#### [Assignment]
Output, word for word, the span of lines that starts at the one containing "Four-dimensional IRT" and ends at the last line of the records.

[Source records]

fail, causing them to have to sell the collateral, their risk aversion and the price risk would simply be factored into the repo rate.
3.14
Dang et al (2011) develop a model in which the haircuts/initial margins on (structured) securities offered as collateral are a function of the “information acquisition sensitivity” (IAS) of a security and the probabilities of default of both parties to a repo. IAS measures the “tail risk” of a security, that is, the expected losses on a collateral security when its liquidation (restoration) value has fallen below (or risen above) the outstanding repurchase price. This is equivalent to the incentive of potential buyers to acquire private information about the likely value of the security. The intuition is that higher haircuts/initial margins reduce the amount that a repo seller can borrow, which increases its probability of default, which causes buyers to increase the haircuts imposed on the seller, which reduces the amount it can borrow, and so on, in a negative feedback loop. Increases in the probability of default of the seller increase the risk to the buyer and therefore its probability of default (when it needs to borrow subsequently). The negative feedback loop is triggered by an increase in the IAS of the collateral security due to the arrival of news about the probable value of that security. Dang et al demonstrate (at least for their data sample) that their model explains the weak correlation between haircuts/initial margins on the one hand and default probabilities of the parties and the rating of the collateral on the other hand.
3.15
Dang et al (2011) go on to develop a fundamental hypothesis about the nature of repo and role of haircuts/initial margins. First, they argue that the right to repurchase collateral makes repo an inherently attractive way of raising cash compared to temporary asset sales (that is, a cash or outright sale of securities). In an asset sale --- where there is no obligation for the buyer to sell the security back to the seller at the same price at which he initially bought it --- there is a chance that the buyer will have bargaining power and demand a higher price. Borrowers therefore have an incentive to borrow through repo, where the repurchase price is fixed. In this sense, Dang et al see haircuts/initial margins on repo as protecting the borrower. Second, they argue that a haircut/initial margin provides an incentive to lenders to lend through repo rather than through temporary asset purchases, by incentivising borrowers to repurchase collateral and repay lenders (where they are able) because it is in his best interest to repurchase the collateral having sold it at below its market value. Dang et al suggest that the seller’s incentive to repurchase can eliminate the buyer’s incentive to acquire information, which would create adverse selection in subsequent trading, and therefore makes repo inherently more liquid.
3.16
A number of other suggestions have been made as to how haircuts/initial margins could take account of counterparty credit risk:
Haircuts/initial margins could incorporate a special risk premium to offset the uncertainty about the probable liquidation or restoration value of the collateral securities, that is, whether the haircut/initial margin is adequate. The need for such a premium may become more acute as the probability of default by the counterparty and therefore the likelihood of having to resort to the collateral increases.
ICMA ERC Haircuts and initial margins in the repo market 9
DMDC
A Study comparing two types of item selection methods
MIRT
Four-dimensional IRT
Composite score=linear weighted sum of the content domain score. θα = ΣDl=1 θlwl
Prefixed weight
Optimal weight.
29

#### [Completed task]
Four-dimensional IRT
Composite score=linear weighted sum of the content domain score. θα = ΣDl=1 θlwl
Prefixed weight
Optimal weight.
29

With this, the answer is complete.